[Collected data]

════

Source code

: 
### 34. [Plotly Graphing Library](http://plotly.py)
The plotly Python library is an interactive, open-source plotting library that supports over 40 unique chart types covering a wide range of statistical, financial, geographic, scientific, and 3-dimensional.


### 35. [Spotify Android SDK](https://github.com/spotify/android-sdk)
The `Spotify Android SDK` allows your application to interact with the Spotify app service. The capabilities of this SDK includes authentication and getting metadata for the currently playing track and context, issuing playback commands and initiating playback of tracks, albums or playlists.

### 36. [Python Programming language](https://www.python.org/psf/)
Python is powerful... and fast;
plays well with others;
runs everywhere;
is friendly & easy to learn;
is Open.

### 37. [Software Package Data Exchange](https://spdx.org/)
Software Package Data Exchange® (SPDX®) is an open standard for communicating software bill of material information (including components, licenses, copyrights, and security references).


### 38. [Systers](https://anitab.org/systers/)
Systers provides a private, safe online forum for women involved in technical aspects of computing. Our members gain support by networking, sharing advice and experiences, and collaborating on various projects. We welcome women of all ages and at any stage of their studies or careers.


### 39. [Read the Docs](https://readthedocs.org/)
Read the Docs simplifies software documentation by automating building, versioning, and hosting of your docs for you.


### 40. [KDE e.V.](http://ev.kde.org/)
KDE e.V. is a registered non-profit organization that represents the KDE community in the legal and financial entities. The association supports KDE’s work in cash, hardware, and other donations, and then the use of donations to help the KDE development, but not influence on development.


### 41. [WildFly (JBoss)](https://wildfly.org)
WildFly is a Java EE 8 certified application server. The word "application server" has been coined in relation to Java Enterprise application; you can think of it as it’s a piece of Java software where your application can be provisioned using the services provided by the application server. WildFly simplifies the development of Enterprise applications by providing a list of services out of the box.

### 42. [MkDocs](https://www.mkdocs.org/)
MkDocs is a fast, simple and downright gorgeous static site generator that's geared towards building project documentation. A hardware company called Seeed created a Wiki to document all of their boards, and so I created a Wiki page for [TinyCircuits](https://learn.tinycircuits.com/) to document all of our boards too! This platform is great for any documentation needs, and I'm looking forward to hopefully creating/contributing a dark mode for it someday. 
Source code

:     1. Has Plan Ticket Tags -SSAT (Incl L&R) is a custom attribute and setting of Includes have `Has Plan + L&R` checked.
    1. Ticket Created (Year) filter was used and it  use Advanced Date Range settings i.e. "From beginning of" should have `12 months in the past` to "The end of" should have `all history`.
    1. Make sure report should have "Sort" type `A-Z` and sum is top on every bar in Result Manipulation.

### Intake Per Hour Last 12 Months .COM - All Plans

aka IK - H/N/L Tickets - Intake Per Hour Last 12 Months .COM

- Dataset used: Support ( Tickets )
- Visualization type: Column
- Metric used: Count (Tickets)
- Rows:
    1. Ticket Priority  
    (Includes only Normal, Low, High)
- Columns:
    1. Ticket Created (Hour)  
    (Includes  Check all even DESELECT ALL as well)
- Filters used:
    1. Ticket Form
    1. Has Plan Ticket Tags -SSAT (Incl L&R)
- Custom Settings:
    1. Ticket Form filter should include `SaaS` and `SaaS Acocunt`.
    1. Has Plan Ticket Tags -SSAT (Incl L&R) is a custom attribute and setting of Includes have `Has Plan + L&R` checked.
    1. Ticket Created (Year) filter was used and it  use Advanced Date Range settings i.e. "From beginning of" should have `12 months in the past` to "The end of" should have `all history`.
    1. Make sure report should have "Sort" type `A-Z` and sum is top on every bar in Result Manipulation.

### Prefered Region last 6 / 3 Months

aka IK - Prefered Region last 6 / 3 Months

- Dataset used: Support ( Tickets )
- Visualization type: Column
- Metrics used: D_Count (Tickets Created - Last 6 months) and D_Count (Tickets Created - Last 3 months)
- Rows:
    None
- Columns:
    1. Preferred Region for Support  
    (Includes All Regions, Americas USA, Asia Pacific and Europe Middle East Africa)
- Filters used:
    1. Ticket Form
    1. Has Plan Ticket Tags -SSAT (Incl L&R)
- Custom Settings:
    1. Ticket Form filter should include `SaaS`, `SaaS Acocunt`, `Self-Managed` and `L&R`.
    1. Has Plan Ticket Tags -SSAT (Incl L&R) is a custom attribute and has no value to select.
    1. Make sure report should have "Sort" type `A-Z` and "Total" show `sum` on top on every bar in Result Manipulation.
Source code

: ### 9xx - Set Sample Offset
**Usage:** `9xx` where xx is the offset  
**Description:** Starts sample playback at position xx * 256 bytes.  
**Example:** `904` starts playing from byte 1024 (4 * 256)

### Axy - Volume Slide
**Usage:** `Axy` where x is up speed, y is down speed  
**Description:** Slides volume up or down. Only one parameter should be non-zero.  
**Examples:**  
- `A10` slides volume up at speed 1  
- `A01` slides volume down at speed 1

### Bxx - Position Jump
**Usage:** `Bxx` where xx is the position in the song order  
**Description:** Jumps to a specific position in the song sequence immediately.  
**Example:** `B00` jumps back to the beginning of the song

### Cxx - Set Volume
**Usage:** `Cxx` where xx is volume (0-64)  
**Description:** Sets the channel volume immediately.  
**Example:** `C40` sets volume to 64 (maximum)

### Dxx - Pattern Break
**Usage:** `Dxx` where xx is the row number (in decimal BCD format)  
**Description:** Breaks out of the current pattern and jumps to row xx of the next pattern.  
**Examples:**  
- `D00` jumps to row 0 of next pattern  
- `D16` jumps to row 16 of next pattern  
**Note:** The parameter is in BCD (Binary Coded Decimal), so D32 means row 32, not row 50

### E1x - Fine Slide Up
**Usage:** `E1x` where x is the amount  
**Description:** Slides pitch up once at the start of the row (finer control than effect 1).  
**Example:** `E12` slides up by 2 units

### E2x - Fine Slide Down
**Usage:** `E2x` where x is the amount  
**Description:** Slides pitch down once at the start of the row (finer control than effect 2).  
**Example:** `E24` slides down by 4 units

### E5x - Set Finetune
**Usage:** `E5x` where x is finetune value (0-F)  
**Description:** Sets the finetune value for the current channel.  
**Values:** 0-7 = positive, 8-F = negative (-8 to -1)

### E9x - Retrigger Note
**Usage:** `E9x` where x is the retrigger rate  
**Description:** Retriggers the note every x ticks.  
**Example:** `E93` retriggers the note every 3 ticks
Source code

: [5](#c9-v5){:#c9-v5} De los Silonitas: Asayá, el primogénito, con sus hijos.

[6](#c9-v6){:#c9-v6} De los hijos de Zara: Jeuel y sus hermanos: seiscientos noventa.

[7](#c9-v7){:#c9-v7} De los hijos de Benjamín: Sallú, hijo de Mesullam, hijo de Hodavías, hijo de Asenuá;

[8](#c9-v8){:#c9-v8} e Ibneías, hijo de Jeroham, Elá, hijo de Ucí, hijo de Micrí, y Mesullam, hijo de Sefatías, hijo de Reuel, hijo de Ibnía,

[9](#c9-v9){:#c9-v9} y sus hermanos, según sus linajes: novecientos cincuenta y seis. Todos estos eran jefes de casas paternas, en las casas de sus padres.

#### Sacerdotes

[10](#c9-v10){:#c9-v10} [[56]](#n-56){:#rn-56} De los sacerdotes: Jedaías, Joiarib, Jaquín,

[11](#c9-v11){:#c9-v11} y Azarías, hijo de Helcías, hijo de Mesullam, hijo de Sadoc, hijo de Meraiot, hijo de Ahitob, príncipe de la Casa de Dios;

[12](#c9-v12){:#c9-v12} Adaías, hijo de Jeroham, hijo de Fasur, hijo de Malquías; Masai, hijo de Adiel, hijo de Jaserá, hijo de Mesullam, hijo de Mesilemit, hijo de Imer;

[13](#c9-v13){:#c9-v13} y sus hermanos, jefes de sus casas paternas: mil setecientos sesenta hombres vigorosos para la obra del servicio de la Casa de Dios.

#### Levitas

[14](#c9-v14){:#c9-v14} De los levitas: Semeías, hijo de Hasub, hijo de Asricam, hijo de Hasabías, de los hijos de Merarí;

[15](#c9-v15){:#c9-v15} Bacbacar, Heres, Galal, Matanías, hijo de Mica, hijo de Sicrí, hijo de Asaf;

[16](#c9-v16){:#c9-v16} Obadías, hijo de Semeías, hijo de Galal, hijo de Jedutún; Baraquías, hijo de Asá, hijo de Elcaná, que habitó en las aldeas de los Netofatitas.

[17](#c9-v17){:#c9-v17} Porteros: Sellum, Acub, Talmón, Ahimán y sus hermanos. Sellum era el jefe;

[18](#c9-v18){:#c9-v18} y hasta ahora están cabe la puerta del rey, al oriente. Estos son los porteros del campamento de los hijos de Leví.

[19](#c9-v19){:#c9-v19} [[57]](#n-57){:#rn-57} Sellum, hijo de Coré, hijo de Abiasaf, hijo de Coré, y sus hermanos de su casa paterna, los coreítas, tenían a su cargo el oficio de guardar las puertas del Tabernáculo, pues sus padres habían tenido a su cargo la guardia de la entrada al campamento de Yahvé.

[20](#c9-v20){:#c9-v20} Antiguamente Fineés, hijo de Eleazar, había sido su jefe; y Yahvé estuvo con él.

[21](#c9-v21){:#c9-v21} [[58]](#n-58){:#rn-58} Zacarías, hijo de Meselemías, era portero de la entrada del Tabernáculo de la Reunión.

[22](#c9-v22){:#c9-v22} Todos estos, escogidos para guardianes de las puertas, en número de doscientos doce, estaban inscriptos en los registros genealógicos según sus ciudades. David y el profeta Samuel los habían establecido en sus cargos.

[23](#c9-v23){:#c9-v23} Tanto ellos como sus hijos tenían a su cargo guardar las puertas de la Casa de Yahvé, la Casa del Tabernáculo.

════

▸ **YOUR ASSIGNMENT**: Copy out the lines of the records unchanged, beginning at the very first line and ending after the line that contains "Systers provides a", with that line included.

▸ **WRITTEN ANSWER**:
Source code

: 
### 34. [Plotly Graphing Library](http://plotly.py)
The plotly Python library is an interactive, open-source plotting library that supports over 40 unique chart types covering a wide range of statistical, financial, geographic, scientific, and 3-dimensional.


### 35. [Spotify Android SDK](https://github.com/spotify/android-sdk)
The `Spotify Android SDK` allows your application to interact with the Spotify app service. The capabilities of this SDK includes authentication and getting metadata for the currently playing track and context, issuing playback commands and initiating playback of tracks, albums or playlists.

### 36. [Python Programming language](https://www.python.org/psf/)
Python is powerful... and fast;
plays well with others;
runs everywhere;
is friendly & easy to learn;
is Open.

### 37. [Software Package Data Exchange](https://spdx.org/)
Software Package Data Exchange® (SPDX®) is an open standard for communicating software bill of material information (including components, licenses, copyrights, and security references).


### 38. [Systers](https://anitab.org/systers/)
Systers provides a private, safe online forum for women involved in technical aspects of computing. Our members gain support by networking, sharing advice and experiences, and collaborating on various projects. We welcome women of all ages and at any stage of their studies or careers.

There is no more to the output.